Beginning Tuesday, Judge David Finn will dispatch a team of counselors from Bishop T.D. Jakes’ prison ministry to Lew Sterrett Justice Center. The counselors will try to show convicted batterers that violence against their loved ones is a family legacy that needs to be abandoned.
Judge Finn said he had become exasperated as growing numbers of Dallas men play hooky with court-ordered domestic violence counseling and end up behind bars.
“We realized that a number of probationers were getting their probation revoked,” Judge Finn said. “Defendant after defendant would appear on revocation hearings, and some would get up to a year in jail.”
Judge Finn, whose misdemeanor court exclusively handles domestic and family violence cases, said batterers up for revocation were typically cited for not attending intervention counseling or had new charges for assaults.
Judge Finn said he wanted to start the program in June when he started showing up each week to take roll at counseling orientation sessions at the Frank Crowley Criminal Courts Building.
With the threat of an arrest warrant for not showing, the judge said, attendance in the programs picked up drastically.

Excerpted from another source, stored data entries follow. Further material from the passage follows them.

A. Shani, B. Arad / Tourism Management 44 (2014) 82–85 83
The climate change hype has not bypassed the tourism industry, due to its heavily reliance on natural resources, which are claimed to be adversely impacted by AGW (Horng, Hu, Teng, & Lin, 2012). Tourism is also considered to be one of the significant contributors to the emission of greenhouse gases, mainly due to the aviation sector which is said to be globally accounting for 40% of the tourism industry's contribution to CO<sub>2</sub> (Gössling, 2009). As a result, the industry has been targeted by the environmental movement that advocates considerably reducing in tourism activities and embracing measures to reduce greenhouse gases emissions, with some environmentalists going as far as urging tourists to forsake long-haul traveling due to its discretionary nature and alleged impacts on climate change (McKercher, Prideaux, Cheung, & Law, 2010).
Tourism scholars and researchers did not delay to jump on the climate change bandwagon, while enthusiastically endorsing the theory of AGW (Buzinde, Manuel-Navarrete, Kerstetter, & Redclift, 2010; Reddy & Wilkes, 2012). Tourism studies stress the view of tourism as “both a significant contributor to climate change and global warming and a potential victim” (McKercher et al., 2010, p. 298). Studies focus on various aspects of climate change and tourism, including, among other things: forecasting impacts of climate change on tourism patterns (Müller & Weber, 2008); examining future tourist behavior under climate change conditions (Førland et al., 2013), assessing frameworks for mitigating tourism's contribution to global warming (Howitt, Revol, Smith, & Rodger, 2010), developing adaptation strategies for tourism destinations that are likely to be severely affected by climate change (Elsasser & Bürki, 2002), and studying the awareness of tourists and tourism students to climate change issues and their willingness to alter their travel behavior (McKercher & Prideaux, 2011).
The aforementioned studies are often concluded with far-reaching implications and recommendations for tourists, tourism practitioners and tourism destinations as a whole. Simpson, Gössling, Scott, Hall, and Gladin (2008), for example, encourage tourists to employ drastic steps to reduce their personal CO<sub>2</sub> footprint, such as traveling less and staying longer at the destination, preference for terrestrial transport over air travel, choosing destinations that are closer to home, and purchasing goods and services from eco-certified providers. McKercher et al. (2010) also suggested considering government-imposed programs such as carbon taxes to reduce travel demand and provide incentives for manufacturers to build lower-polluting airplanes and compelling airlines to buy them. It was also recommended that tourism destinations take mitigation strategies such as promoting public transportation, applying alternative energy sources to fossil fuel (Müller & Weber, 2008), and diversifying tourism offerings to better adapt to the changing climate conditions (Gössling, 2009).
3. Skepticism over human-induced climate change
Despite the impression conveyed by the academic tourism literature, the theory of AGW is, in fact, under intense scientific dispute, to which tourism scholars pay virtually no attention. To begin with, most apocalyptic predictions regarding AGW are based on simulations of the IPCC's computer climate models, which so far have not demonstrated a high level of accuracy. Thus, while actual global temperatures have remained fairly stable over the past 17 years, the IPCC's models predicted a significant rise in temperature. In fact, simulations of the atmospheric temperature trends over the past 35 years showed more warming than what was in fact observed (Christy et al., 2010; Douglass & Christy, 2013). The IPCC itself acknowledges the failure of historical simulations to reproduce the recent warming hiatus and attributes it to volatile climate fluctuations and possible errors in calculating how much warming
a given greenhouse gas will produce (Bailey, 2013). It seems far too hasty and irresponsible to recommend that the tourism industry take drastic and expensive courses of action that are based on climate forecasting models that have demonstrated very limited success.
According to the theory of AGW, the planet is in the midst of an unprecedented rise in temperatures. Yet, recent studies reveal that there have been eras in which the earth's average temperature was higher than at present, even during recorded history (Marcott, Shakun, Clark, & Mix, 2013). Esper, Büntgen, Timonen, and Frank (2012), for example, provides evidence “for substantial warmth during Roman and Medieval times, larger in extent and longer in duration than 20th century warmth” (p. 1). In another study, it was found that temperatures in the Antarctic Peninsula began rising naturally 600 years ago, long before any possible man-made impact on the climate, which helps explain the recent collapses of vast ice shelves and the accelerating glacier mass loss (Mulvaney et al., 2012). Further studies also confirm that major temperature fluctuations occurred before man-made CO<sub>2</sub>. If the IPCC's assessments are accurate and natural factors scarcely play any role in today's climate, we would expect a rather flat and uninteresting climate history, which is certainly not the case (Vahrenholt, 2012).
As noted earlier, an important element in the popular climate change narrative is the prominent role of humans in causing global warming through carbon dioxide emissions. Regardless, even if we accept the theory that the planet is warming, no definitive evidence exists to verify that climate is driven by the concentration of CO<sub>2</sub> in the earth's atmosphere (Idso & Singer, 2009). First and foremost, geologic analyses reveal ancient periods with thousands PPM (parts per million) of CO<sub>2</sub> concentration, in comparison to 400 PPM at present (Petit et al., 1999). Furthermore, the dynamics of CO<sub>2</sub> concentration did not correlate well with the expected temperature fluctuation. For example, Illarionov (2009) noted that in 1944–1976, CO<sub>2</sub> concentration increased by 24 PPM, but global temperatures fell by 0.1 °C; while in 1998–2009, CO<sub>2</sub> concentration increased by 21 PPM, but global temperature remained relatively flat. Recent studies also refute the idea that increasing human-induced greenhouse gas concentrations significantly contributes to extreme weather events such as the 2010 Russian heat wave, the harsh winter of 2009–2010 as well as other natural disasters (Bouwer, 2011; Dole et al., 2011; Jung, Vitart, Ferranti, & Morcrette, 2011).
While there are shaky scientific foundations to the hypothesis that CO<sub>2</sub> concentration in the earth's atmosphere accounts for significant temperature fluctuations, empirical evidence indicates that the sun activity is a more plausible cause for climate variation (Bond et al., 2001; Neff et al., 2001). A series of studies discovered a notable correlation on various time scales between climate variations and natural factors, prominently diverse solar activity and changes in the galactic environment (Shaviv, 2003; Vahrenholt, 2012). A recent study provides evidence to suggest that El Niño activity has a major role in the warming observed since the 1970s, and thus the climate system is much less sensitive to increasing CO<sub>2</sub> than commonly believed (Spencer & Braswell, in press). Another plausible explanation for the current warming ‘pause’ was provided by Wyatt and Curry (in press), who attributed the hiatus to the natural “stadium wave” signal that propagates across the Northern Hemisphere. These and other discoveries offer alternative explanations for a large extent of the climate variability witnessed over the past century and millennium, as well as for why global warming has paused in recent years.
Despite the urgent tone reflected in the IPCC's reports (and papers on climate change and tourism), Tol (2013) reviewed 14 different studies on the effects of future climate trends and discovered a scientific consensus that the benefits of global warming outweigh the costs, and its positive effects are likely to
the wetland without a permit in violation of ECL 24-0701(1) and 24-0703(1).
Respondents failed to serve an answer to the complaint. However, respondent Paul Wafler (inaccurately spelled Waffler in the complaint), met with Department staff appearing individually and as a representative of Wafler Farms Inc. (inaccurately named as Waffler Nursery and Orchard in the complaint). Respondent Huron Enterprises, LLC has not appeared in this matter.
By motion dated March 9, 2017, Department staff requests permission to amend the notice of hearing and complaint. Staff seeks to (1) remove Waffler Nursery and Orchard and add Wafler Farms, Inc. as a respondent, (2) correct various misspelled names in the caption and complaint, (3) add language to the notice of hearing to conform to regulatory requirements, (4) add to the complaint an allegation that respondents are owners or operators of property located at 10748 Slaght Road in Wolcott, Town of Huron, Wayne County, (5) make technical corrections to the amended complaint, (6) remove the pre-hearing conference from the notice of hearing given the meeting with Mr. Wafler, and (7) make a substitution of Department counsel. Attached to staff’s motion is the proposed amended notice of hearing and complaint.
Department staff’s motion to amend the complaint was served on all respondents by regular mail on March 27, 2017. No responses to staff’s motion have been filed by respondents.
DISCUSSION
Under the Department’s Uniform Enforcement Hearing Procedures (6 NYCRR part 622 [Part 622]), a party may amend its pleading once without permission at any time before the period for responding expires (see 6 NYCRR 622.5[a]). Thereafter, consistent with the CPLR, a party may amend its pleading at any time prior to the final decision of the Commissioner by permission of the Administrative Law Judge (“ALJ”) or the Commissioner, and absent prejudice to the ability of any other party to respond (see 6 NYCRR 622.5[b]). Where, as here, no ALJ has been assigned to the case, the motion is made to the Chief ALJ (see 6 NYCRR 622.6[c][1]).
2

But local agencies that have counseling sessions were too strapped to place staffers inside Lew Sterrett to talk to those already in jail. And Judge Finn’s records for 1999 showed that more than 2,100 domestic violence offenders were sentenced to jail for violating the rules of their probation.
Judge Finn said he contacted Bishop Jakes and his Potter’s House ministry as a possible solution to the problem.
The Potter’s House already had an expansive prison ministry with a staff that fanned out in a 200-mile radius from the church on the bluffs above Mountain Creek Lake.
When Sheriff Jim Bowles offered to segregate a group of eligible offenders in a single living area of the jail in order to facilitate counseling, Judge Finn said he was only a phone call away from getting things rolling.
Elder George Fitzgerald, who heads Bishop Jakes’ prison ministry, said his volunteers were excited at another chance to broaden their program.
Those eligible have to be first-time or low-level offenders so they won’t pose a security problem for jail officials or counselors. The program offers more than counseling about domestic violence, he said.
“A lot don’t know how to be fathers, don’t know how to be men,” Mr. Fitzgerald said. “And that’s what we teach.”
Ruth Fitzgerald, his wife, drew up a plan she called the David Project, “because he was a man who suffered and went through trials and came out successful.”
The David Project calls for a team of three counselors to conduct a voluntary three-month course, nine hours a week, to groups of about 40 prisoners who will learn anger management and communication skills, and realize their potential while learning to be loving and caring fathers and husbands.
“Hopefully we’ll be able to halt that cycle of abuse with them and their children,” Ms. Fitzgerald said. “And this is an interactive program. We’re not going to be doing all the talking.”
Judge Finn is hoping the project is a success.
“We need to revoke offenders’ probation when they don’t follow the rules,” he said. “But until we get through to these men, it’s going to be tough to curb family violence in the county.”